====== Excerpt to read ======

[Haskell-cafe] Re: Re: non-total operator precedence order (was:Fractional/negative fixity?)

2006-11-10 Thread Benjamin Franksen
Henning Thielemann wrote:
 On Fri, 10 Nov 2006, Benjamin Franksen wrote:
 Although one could view this as a bug in the offending module it makes
 me somewhat uneasy that one additional import can have such a drastic
 effect on the code in a module /even if you don't use anything from that
 module/.
 
 It's the same as with instance declarations, isn't it? I don't want to
 defend the problems arising with todays anonymous instance declarations,

Right. However, with instances I can imagine solutions that avoid naming
them, that is, I could imagine to write something like

  select instance C T1 T2 ... Tn from module M

or

  import M hiding (instance C T1 T2 ... Tn, )

Such a feature could prove extremely useful in practice.

Disclaimer: I am almost sure that there is something I have overlooked that
makes such a simple solution impossible, otherwise it would have been
proposed and implemented long ago...

 but I think a simple error report is better than trying to solve the
 problem automatically and thus hide it from the programmer.

I agree 100% that error is better than silently change (fix) semantics.

====== Excerpted data ======

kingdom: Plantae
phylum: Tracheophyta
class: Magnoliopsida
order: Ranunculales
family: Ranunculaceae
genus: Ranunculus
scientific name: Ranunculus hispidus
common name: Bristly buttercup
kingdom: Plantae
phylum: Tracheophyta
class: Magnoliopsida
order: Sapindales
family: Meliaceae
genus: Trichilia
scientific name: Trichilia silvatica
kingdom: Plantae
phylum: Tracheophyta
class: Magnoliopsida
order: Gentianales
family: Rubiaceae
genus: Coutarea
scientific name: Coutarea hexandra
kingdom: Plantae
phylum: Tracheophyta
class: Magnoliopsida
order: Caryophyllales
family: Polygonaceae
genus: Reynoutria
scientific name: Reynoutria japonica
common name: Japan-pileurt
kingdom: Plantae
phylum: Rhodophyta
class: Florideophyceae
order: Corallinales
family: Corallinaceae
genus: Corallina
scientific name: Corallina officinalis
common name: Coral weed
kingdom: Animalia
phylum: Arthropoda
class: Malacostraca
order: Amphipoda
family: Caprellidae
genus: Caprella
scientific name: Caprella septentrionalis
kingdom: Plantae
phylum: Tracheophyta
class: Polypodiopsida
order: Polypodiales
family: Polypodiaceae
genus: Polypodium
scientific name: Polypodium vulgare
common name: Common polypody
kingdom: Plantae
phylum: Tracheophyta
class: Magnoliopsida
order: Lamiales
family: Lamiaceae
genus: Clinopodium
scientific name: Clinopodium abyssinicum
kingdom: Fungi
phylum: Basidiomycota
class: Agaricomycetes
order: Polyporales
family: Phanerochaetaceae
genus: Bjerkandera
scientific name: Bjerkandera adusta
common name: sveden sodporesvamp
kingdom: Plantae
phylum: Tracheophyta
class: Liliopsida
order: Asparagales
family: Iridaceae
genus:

======

▶ **What is asked**
Please extract the part of the Haskell mailing-list post starting at "Such a feature" and ending at "from the programmer.".

▶ **Answer to the task**
Such a feature could prove extremely useful in practice.

Disclaimer: I am almost sure that there is something I have overlooked that
makes such a simple solution impossible, otherwise it would have been
proposed and implemented long ago...

 but I think a simple error report is better than trying to solve the
 problem automatically and thus hide it from the programmer.